1.  BASIS OF PRESENTATION

          The accompanying balance sheet and statement of shareholders' equity
at March 30, 1997, and the statements of income and of cash flows for the six
fiscal months ended March 30, 1997 and March 31, 1996, are unaudited. These
statements have been prepared on the same basis as the Company's audited
financial statements and in the opinion of management reflect all adjustments,
which are only of a normal recurring nature, necessary for a fair presentation
of the financial position and results of operations for such periods. These
unaudited financial statements should be read in conjunction with the audited
financial statements included in the Company's Form 10K/A as filed with the
Securities and Exchange Commission on December 26, 1996.

          Certain reclassifications, which have no effect on retained earnings,
have been made to conform the fiscal 1996 information to the fiscal 1997
presentation.

- ACTION ITEM -
Rewrite the basis of presentation note from "The accompanying balance" to "December 26, 1996.", swapping "Company's" for "Registrant's".

- SUPPLIED INFORMATION -
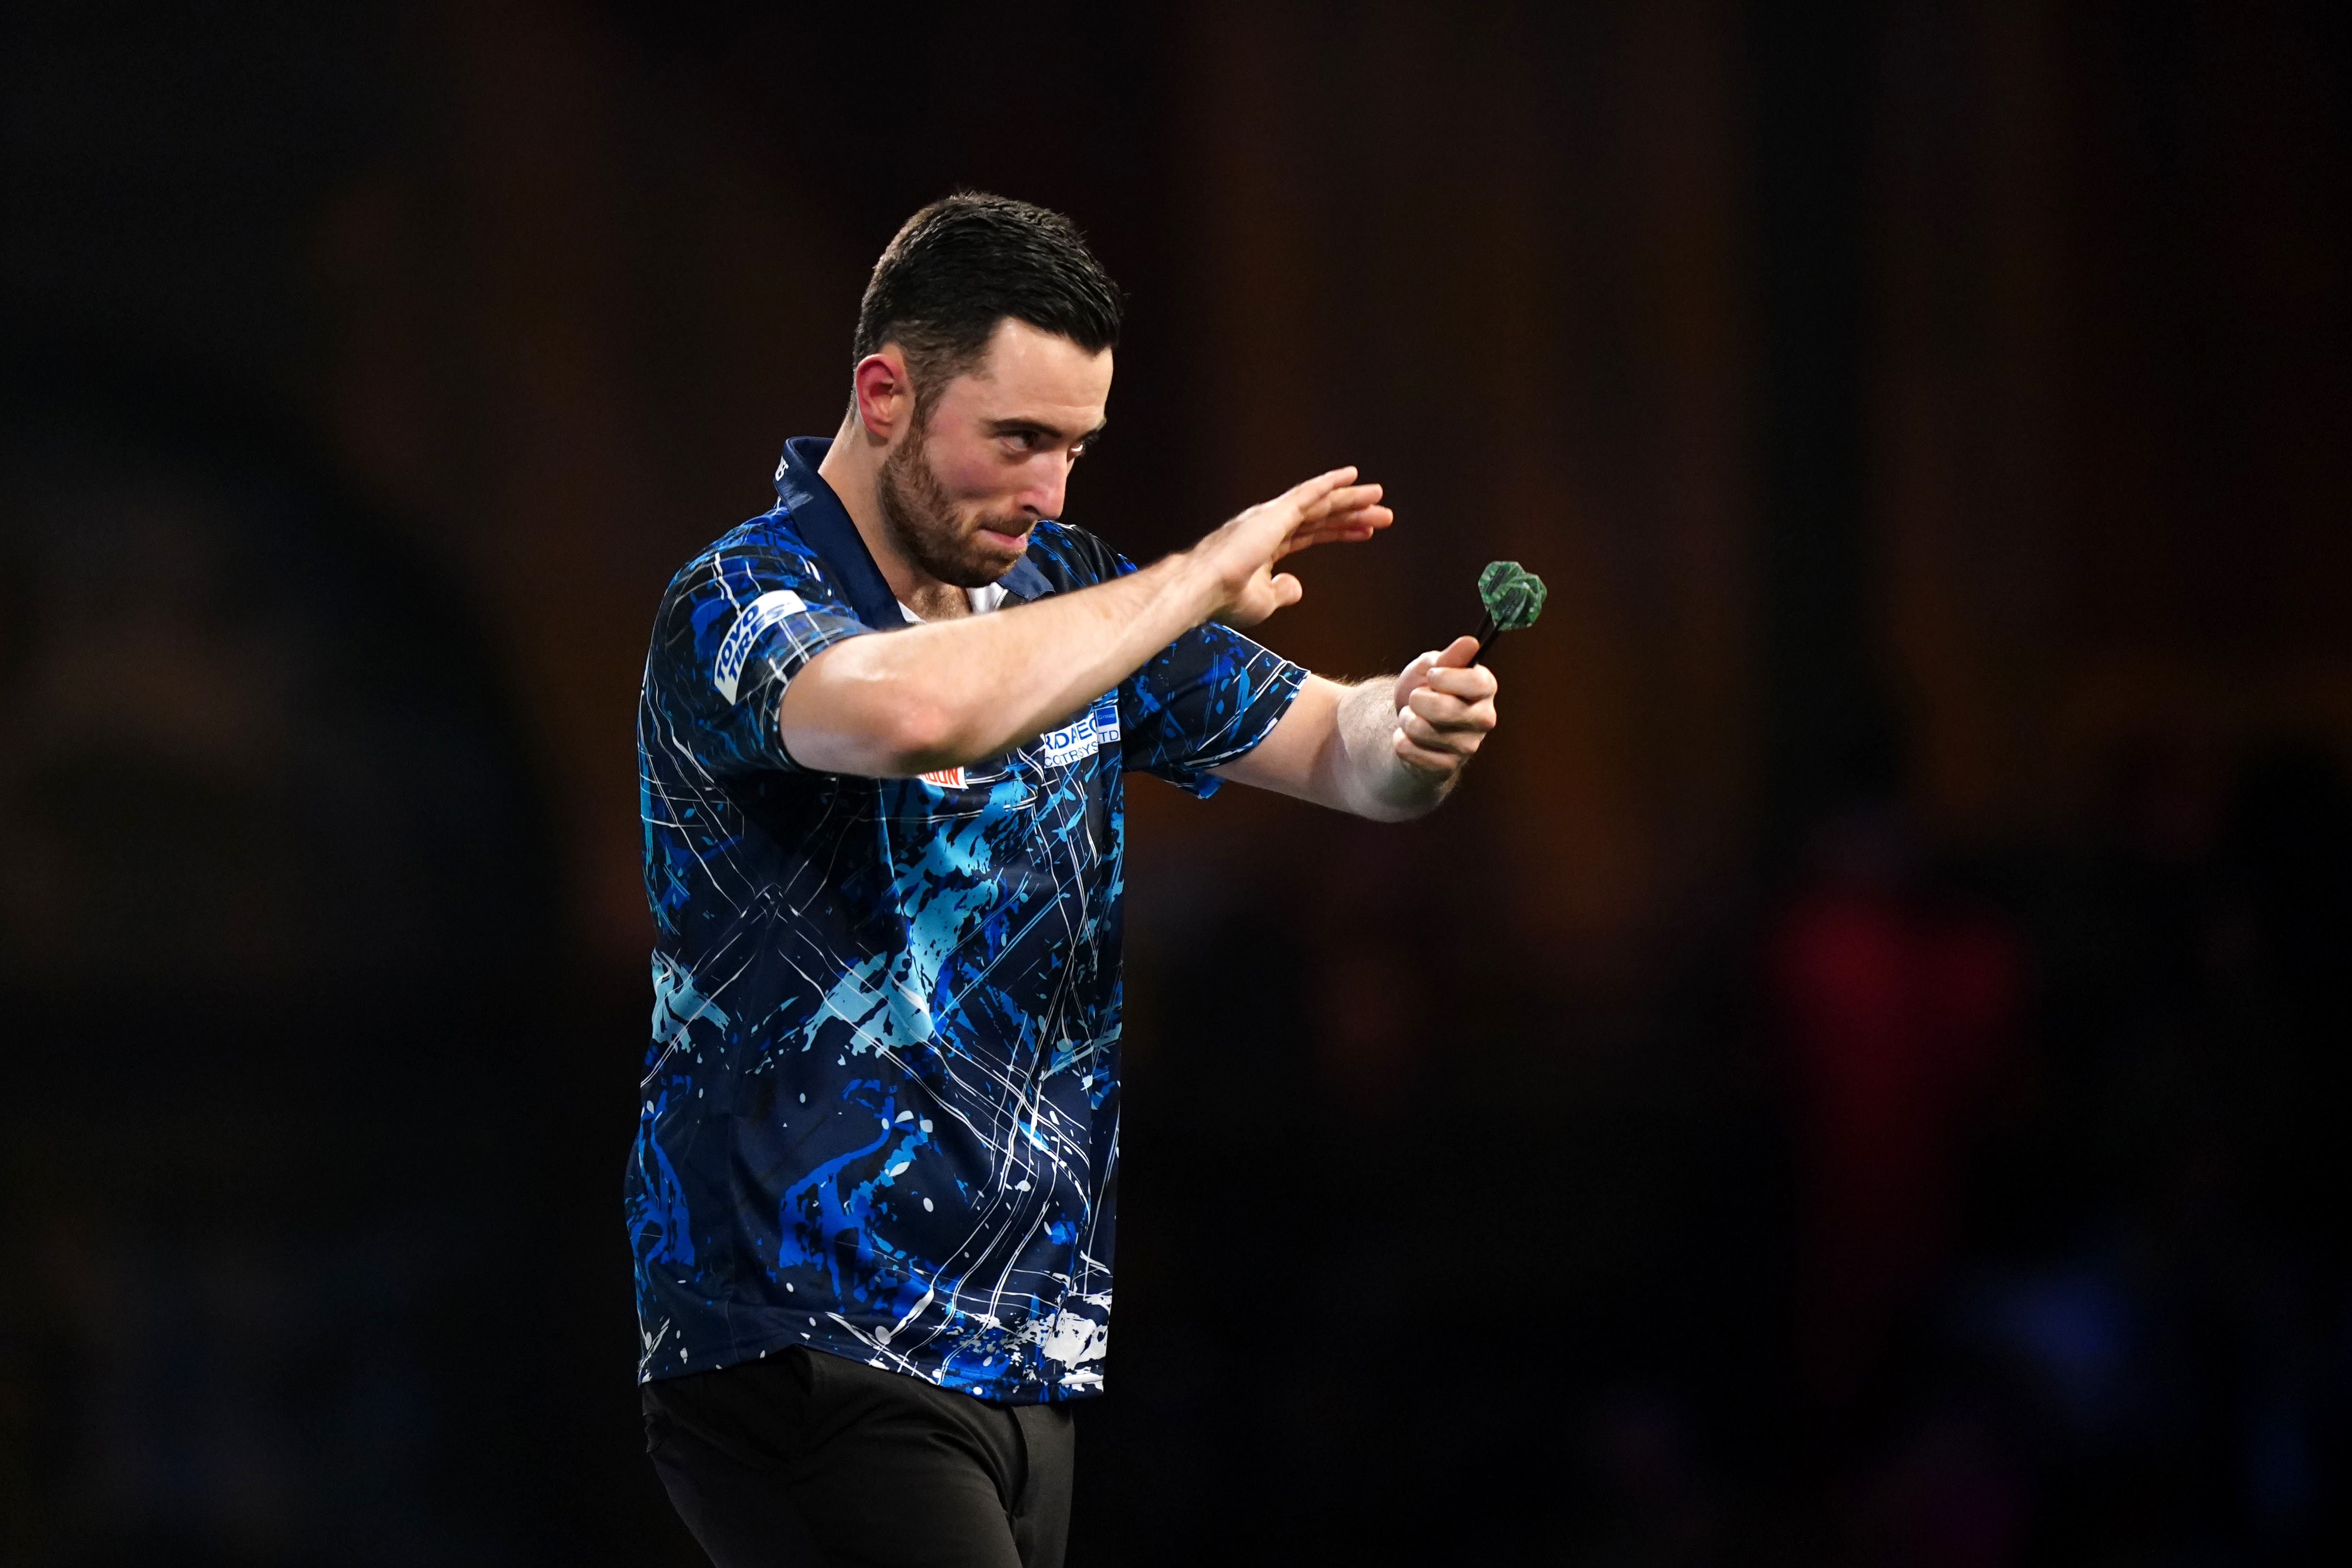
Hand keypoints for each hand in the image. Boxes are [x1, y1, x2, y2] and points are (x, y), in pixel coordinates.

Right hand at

- RESULT -
The accompanying balance sheet and statement of shareholders' equity
at March 30, 1997, and the statements of income and of cash flows for the six
fiscal months ended March 30, 1997 and March 31, 1996, are unaudited. These
statements have been prepared on the same basis as the Registrant's audited
financial statements and in the opinion of management reflect all adjustments,
which are only of a normal recurring nature, necessary for a fair presentation
of the financial position and results of operations for such periods. These
unaudited financial statements should be read in conjunction with the audited
financial statements included in the Registrant's Form 10K/A as filed with the
Securities and Exchange Commission on December 26, 1996.